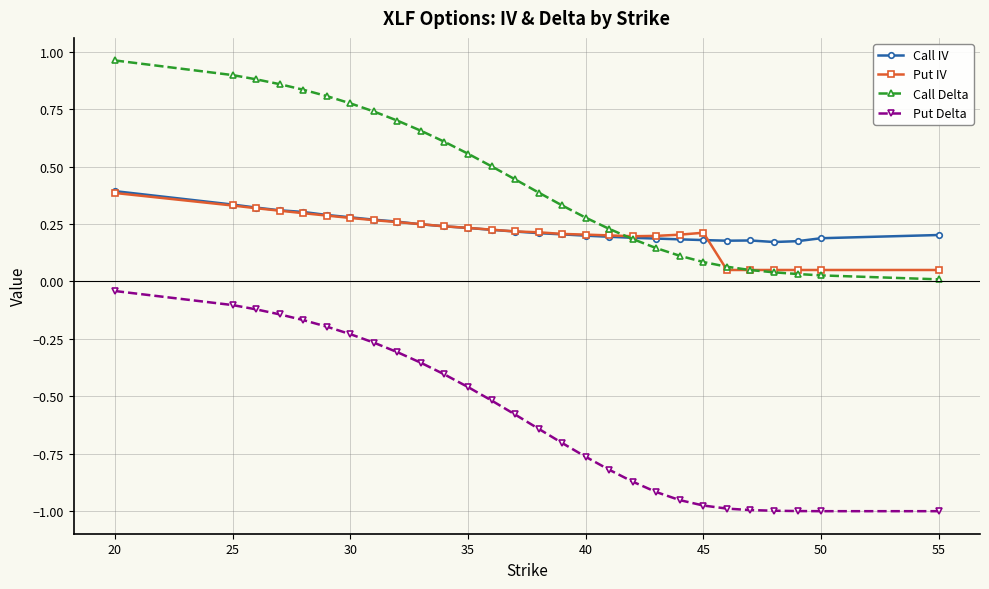

Which series has the largest total across all categories?

Call Delta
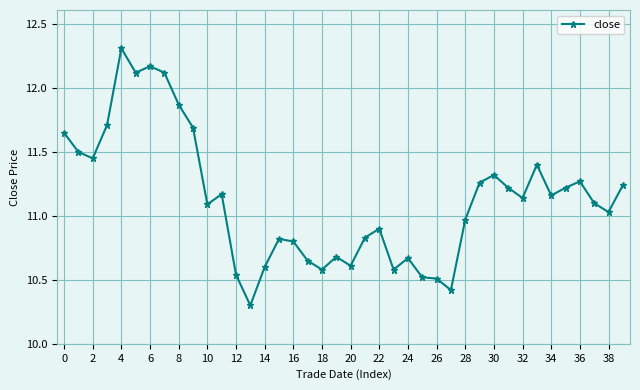

What is the sum of all values?

445.2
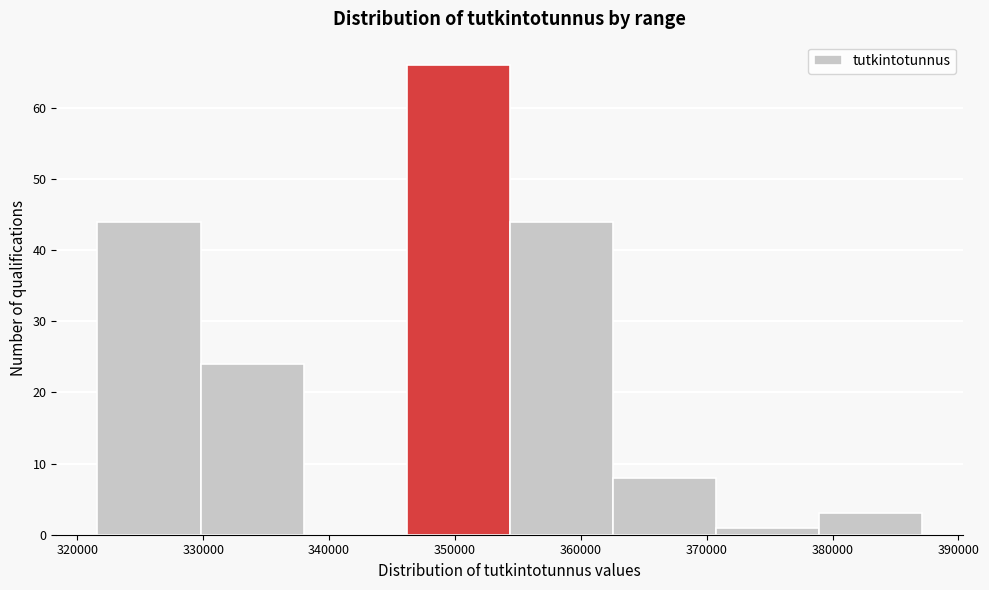

Reading left to right, list every bar in this chart as the range it spans on the x-axis followed by its height. Neither the bar edges nor the heights are printed on the chart, so give them approximately, as read against the axes.

322000 to 330000: 44
330000 to 338000: 24
338000 to 346000: 0
346000 to 354000: 66
354000 to 363000: 44
363000 to 371000: 8
371000 to 379000: 1
379000 to 387000: 3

**Task to complete**
Can you render every line of the entries above as a JSON list of strings, one string per line, skipping blank lines and leaving out the pictures?

**Solved problem**
[
  "Which series has the largest total across all categories?",
  "Call Delta",
  "What is the sum of all values?",
  "445.2",
  "Reading left to right, list every bar in this chart as the range it spans on the x-axis followed by its height. Neither the bar edges nor the heights are printed on the chart, so give them approximately, as read against the axes.",
  "322000 to 330000: 44",
  "330000 to 338000: 24",
  "338000 to 346000: 0",
  "346000 to 354000: 66",
  "354000 to 363000: 44",
  "363000 to 371000: 8",
  "371000 to 379000: 1",
  "379000 to 387000: 3"
]